Stored data
--------------------------------------------------

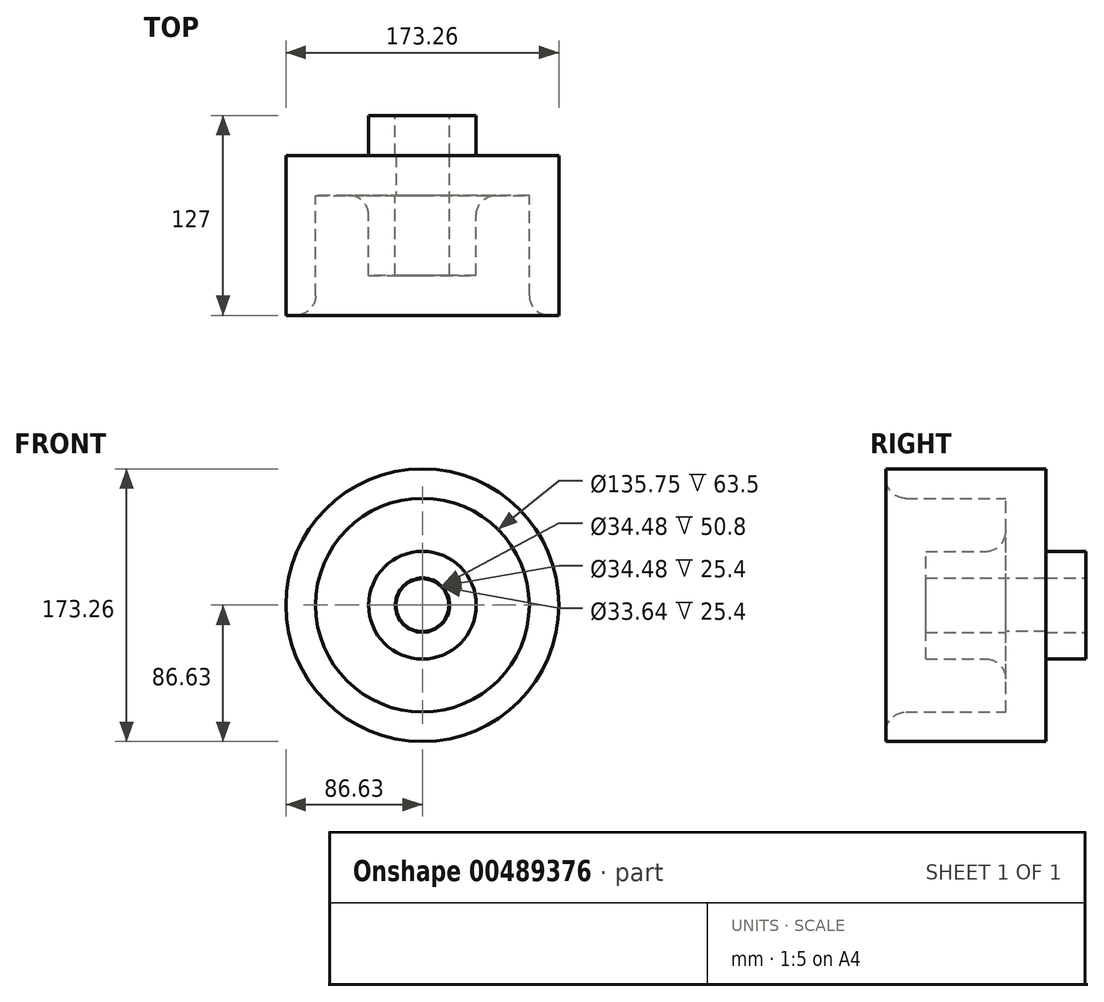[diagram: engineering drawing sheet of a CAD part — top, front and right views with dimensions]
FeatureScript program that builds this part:
annotation { "Feature Type Name" : "Feature", "Feature Type Description" : "" }
export const myFeature = defineFeature(function(context is Context, id is Id, definition is map)
    precondition{}
    {
        {
            var Q0;
            Q0=qCreatedBy(makeId("Front.planeOp"),FACE);
            var sketch = newSketch(context, id + "F0", { "sketchPlane" : qUnion([Q0])});
            skCircle(sketch, "E0", {"center": v(0, 0) * mm, "radius": 86.63 * mm});
            skSolve(sketch);
        }
        {
            var Q0;
            Q0=makeQuery(id+"F0.imprint","IMPRINT",FACE,{"disambiguationData":[TD([[makeQuery(id+"F0.imprint","IMPRINT",EDGE,{"derivedFrom":sQuery(id+"F0.wireOp",EDGE,"E0")}),1.0]])]});
            extrude(context, id + "F1", {"entities" : qUnion([Q0]), "depth" : 25.4 * mm});
        }
        {
            var Q0;
            Q0=makeQuery(id+"F1.opExtrude","CAP_FACE",FACE,{"disambiguationData":[OSD([sQuery(id+"F0.wireOp",EDGE,"E0")])],"isStart":false});
            var sketch = newSketch(context, id + "F2", { "sketchPlane" : qUnion([Q0])});
            skCircle(sketch, "E1", {"center": v(0, 0) * mm, "radius": 87.32 * mm});
            skCircle(sketch, "E2", {"center": v(0, 0) * mm, "radius": 67.88 * mm});
            skSolve(sketch);
        }
        {
            var Q0;
            Q0=makeQuery(id+"F2.imprint","IMPRINT",FACE,{"disambiguationData":[TD([[makeQuery(id+"F2.imprint","IMPRINT",EDGE,{"derivedFrom":sQuery(id+"F2.wireOp",EDGE,"E2")}),-1.0]])]});
            extrude(context, id + "F3", {"entities" : qUnion([Q0]), "operationType" : NewBodyOperationType.ADD, "depth" : 76.2 * mm});
        }
        {
            var Q0;
            Q0=makeQuery(id+"F1.opExtrude","CAP_FACE",FACE,{"disambiguationData":[OSD([sQuery(id+"F0.wireOp",EDGE,"E0")])],"isStart":false});
            var sketch = newSketch(context, id + "F4", { "sketchPlane" : qUnion([Q0])});
            skCircle(sketch, "E3", {"center": v(0, 0) * mm, "radius": 34.18 * mm});
            skCircle(sketch, "E4", {"center": v(0, 0) * mm, "radius": 17.24 * mm});
            skSolve(sketch);
        }
        {
            var Q0;
            Q0=makeQuery(id+"F4.imprint","IMPRINT",FACE,{"disambiguationData":[TD([[makeQuery(id+"F4.imprint","IMPRINT",EDGE,{"derivedFrom":sQuery(id+"F4.wireOp",EDGE,"E3")}),1.0]])]});
            extrude(context, id + "F5", {"entities" : qUnion([Q0]), "operationType" : NewBodyOperationType.ADD, "depth" : 50.8 * mm, "hasSecondDirection" : true, "secondDirectionOppositeDirection" : true, "secondDirectionDepth" : 50.8 * mm});
        }
        {
            var Q0;
            Q0=makeQuery(id+"F5.boolean.opBoolean","SPLIT",FACE,{"disambiguationData":[TD([makeQuery(id+"F5.opExtrude","SWEPT_FACE",FACE,{"disambiguationData":[OSD([sQuery(id+"F4.wireOp",EDGE,"E4")])]})])],"derivedFrom":makeQuery(id+"F1.opExtrude","CAP_FACE",FACE,{"disambiguationData":[OSD([sQuery(id+"F0.wireOp",EDGE,"E0")])],"isStart":false})});
            var sketch = newSketch(context, id + "F6", { "sketchPlane" : qUnion([Q0])});
            skCircle(sketch, "E5", {"center": v(0, 0) * mm, "radius": 16.82 * mm});
            skSolve(sketch);
        }
        {
            var Q0;
            Q0=makeQuery(id+"F6.imprint","IMPRINT",FACE,{"disambiguationData":[TD([[makeQuery(id+"F6.imprint","IMPRINT",EDGE,{"derivedFrom":sQuery(id+"F6.wireOp",EDGE,"E5")}),1.0]])]});
            extrude(context, id + "F7", {"entities" : qUnion([Q0]), "operationType" : NewBodyOperationType.REMOVE, "oppositeDirection" : true, "depth" : 50.8 * mm});
        }
        {
            var Q0;
            Q0=makeQuery(id+"F3.opExtrude","CAP_EDGE",EDGE,{"disambiguationData":[OSD([sQuery(id+"F2.wireOp",EDGE,"E2")])],"isStart":false});
            fillet(context, id + "F8", {"entities" : qUnion([Q0]), "radius" : 12.7 * mm, "tangentPropagation" : true, "allowEdgeOverflow" : false});
        }
        {
            var Q0;
            Q0=makeQuery(id+"F3.opExtrude","CAP_EDGE",EDGE,{"disambiguationData":[OSD([sQuery(id+"F2.wireOp",EDGE,"E2")])],"isStart":true});
            var Q1;
            Q1=makeQuery(id+"F5.boolean.opBoolean","INTERSECT",EDGE,{"derivedFrom":[makeQuery(id+"F1.opExtrude","CAP_FACE",FACE,{"disambiguationData":[OSD([sQuery(id+"F0.wireOp",EDGE,"E0")])],"isStart":false}),makeQuery(id+"F5.opExtrude","SWEPT_FACE",FACE,{"disambiguationData":[OSD([sQuery(id+"F4.wireOp",EDGE,"E3")])]})]});
            fillet(context, id + "F9", {"entities" : qUnion([Q0, Q1]), "radius" : 12.7 * mm, "tangentPropagation" : true, "allowEdgeOverflow" : false});
        }
    });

--------------------------------------------------

_Short problem:_ Reproduce the material above line for line, with every character unchanged, and leave out the pictures.

_Reply:_
[diagram: engineering drawing sheet of a CAD part — top, front and right views with dimensions]
FeatureScript program that builds this part:
annotation { "Feature Type Name" : "Feature", "Feature Type Description" : "" }
export const myFeature = defineFeature(function(context is Context, id is Id, definition is map)
    precondition{}
    {
        {
            var Q0;
            Q0=qCreatedBy(makeId("Front.planeOp"),FACE);
            var sketch = newSketch(context, id + "F0", { "sketchPlane" : qUnion([Q0])});
            skCircle(sketch, "E0", {"center": v(0, 0) * mm, "radius": 86.63 * mm});
            skSolve(sketch);
        }
        {
            var Q0;
            Q0=makeQuery(id+"F0.imprint","IMPRINT",FACE,{"disambiguationData":[TD([[makeQuery(id+"F0.imprint","IMPRINT",EDGE,{"derivedFrom":sQuery(id+"F0.wireOp",EDGE,"E0")}),1.0]])]});
            extrude(context, id + "F1", {"entities" : qUnion([Q0]), "depth" : 25.4 * mm});
        }
        {
            var Q0;
            Q0=makeQuery(id+"F1.opExtrude","CAP_FACE",FACE,{"disambiguationData":[OSD([sQuery(id+"F0.wireOp",EDGE,"E0")])],"isStart":false});
            var sketch = newSketch(context, id + "F2", { "sketchPlane" : qUnion([Q0])});
            skCircle(sketch, "E1", {"center": v(0, 0) * mm, "radius": 87.32 * mm});
            skCircle(sketch, "E2", {"center": v(0, 0) * mm, "radius": 67.88 * mm});
            skSolve(sketch);
        }
        {
            var Q0;
            Q0=makeQuery(id+"F2.imprint","IMPRINT",FACE,{"disambiguationData":[TD([[makeQuery(id+"F2.imprint","IMPRINT",EDGE,{"derivedFrom":sQuery(id+"F2.wireOp",EDGE,"E2")}),-1.0]])]});
            extrude(context, id + "F3", {"entities" : qUnion([Q0]), "operationType" : NewBodyOperationType.ADD, "depth" : 76.2 * mm});
        }
        {
            var Q0;
            Q0=makeQuery(id+"F1.opExtrude","CAP_FACE",FACE,{"disambiguationData":[OSD([sQuery(id+"F0.wireOp",EDGE,"E0")])],"isStart":false});
            var sketch = newSketch(context, id + "F4", { "sketchPlane" : qUnion([Q0])});
            skCircle(sketch, "E3", {"center": v(0, 0) * mm, "radius": 34.18 * mm});
            skCircle(sketch, "E4", {"center": v(0, 0) * mm, "radius": 17.24 * mm});
            skSolve(sketch);
        }
        {
            var Q0;
            Q0=makeQuery(id+"F4.imprint","IMPRINT",FACE,{"disambiguationData":[TD([[makeQuery(id+"F4.imprint","IMPRINT",EDGE,{"derivedFrom":sQuery(id+"F4.wireOp",EDGE,"E3")}),1.0]])]});
            extrude(context, id + "F5", {"entities" : qUnion([Q0]), "operationType" : NewBodyOperationType.ADD, "depth" : 50.8 * mm, "hasSecondDirection" : true, "secondDirectionOppositeDirection" : true, "secondDirectionDepth" : 50.8 * mm});
        }
        {
            var Q0;
            Q0=makeQuery(id+"F5.boolean.opBoolean","SPLIT",FACE,{"disambiguationData":[TD([makeQuery(id+"F5.opExtrude","SWEPT_FACE",FACE,{"disambiguationData":[OSD([sQuery(id+"F4.wireOp",EDGE,"E4")])]})])],"derivedFrom":makeQuery(id+"F1.opExtrude","CAP_FACE",FACE,{"disambiguationData":[OSD([sQuery(id+"F0.wireOp",EDGE,"E0")])],"isStart":false})});
            var sketch = newSketch(context, id + "F6", { "sketchPlane" : qUnion([Q0])});
            skCircle(sketch, "E5", {"center": v(0, 0) * mm, "radius": 16.82 * mm});
            skSolve(sketch);
        }
        {
            var Q0;
            Q0=makeQuery(id+"F6.imprint","IMPRINT",FACE,{"disambiguationData":[TD([[makeQuery(id+"F6.imprint","IMPRINT",EDGE,{"derivedFrom":sQuery(id+"F6.wireOp",EDGE,"E5")}),1.0]])]});
            extrude(context, id + "F7", {"entities" : qUnion([Q0]), "operationType" : NewBodyOperationType.REMOVE, "oppositeDirection" : true, "depth" : 50.8 * mm});
        }
        {
            var Q0;
            Q0=makeQuery(id+"F3.opExtrude","CAP_EDGE",EDGE,{"disambiguationData":[OSD([sQuery(id+"F2.wireOp",EDGE,"E2")])],"isStart":false});
            fillet(context, id + "F8", {"entities" : qUnion([Q0]), "radius" : 12.7 * mm, "tangentPropagation" : true, "allowEdgeOverflow" : false});
        }
        {
            var Q0;
            Q0=makeQuery(id+"F3.opExtrude","CAP_EDGE",EDGE,{"disambiguationData":[OSD([sQuery(id+"F2.wireOp",EDGE,"E2")])],"isStart":true});
            var Q1;
            Q1=makeQuery(id+"F5.boolean.opBoolean","INTERSECT",EDGE,{"derivedFrom":[makeQuery(id+"F1.opExtrude","CAP_FACE",FACE,{"disambiguationData":[OSD([sQuery(id+"F0.wireOp",EDGE,"E0")])],"isStart":false}),makeQuery(id+"F5.opExtrude","SWEPT_FACE",FACE,{"disambiguationData":[OSD([sQuery(id+"F4.wireOp",EDGE,"E3")])]})]});
            fillet(context, id + "F9", {"entities" : qUnion([Q0, Q1]), "radius" : 12.7 * mm, "tangentPropagation" : true, "allowEdgeOverflow" : false});
        }
    });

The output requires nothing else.